[Extracted records]
________________
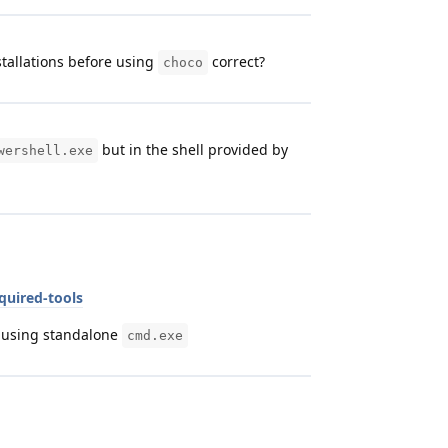
tallations before using
correct?
choco
but in the shell provided by
wershell.exe
quired-tools
y using standalone
cmd.exe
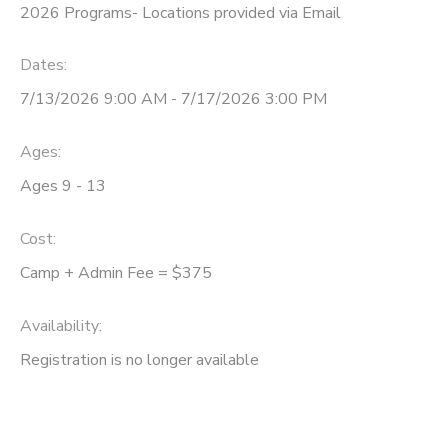
2026 Programs- Locations provided via Email
Dates:
7/13/2026 9:00 AM - 7/17/2026 3:00 PM
Ages:
Ages 9 - 13
Cost:
Camp + Admin Fee = $375
Availability
:
Registration is no longer available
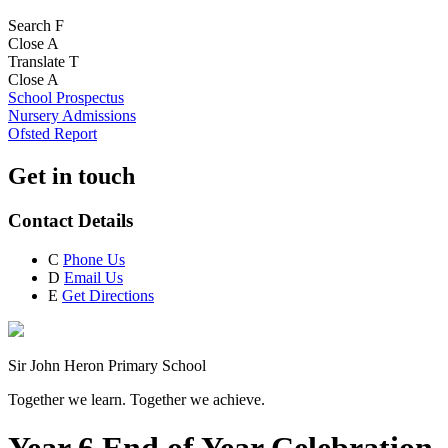
Search
F
Close
A
Translate
T
Close
A
School Prospectus
Nursery Admissions
Ofsted Report
Get in touch
Contact Details
C
Phone Us
D
Email Us
E
Get Directions
Sir John Heron Primary School
Together we learn. Together we achieve.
________________
Task to carry out: Write out, word for word, every line from the one containing "Nursery Admissions" through the last line of the records above.

Response:
Nursery Admissions
Ofsted Report
Get in touch
Contact Details
C
Phone Us
D
Email Us
E
Get Directions
Sir John Heron Primary School
Together we learn. Together we achieve.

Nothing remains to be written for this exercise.